Es gibt Orte auf dieser Welt, wo man lieber nicht allein zurückgelassen werden möchte. In finsteren Bergtälern des Piemont zum Beispiel, wo sich bestenfalls Fuchs und Hase gute Nacht sagen, aber doch eher mal ein alter Kauz unbehagliche Gruselstimmung erzeugt. Wobei es unerheblich ist, ob der kauzige Verursacher einer solchen Zitterpartie nun menschlicher oder animalischer Natur ist. In Tälern wie dem Valle Grana landet man entweder, weil man sich gnadenlos verfranst hat oder weil man gezielt nach einem der feinsten Käse sucht, die Italien zu bieten hat: Castelmagno.

Der Ort Castelmagno hat nur 62 Einwohner

Mit etwas Glück im schaurigen Unglück geht es nämlich dort in der norditalienischen Provinz Cuneo auf über tausend Metern an der nächstbesten Kreuzung rechts ab mittenhinein ins Gourmet-Paradies. Die Produktionsmenge des körnigen Edelschimmlers ist auf gerade mal drei Ortschaften beschränkt und deshalb ziemlich überschaubar. Weshalb der „Blaumacher“ aus Castelmagno (nur 62 Einwohner!), Monterosso Grana und Pradleves insbesondere im Ausland Raritätenstatus genießt.

Castelmagno
Rarität aus den norditalienischen Bergen: Castelmagno.

Entsprechend gestaltet sich der Preis: mehr als 30 Euro muss der Kunde für ein Kilogramm unverfälschte käsige Handwerkskunst, die Monate lang in Grotten reifte, hinblättern.

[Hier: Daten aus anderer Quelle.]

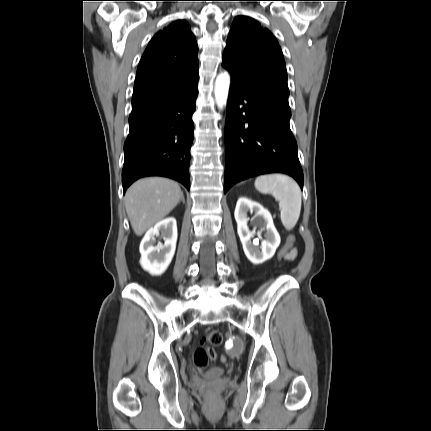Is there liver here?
<instances>
[{
  "label": "liver",
  "instance_id": "obj_1",
  "mask_svg": "<svg viewBox=\"0 0 431 431\" xmlns=\"http://www.w3.org/2000/svg\"><path fill=\"white\" fill-rule=\"evenodd\" d=\"M182 194L180 186L167 178L149 177L132 184L125 195V207L135 234L141 236L164 219Z\"/></svg>",
  "mask_w": 431,
  "mask_h": 431
}]
</instances>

Das ist angesichts aufwendiger Handarbeit und langer Lagerung im Grunde genommen nicht mehr als recht.

Die Qualität des Castelmagno hat ihren Preis

Auch wenn die Schmerzgrenze von Discountpreise gewöhnten Käseessern damit schon längst überschritten ist, wie etwa Antonio Raiolo beklagt, der mit seinem italienischen Lebensmittelmobil ein gerne angesteuertes Ziel auf Karlsruher Wochenmärkten (Stephan- bzw. Gutenbergplatz) ist. „Ich würde Castelmagno gerne anbieten, aber er verkauft sich kaum, zu teuer“, beschreibt der Händler das Dilemma, in das ihn auch andere ausgesuchte Spezialitäten wie etwa Culatello di Zibello (siehe auch heutiges Rezept) stürzen.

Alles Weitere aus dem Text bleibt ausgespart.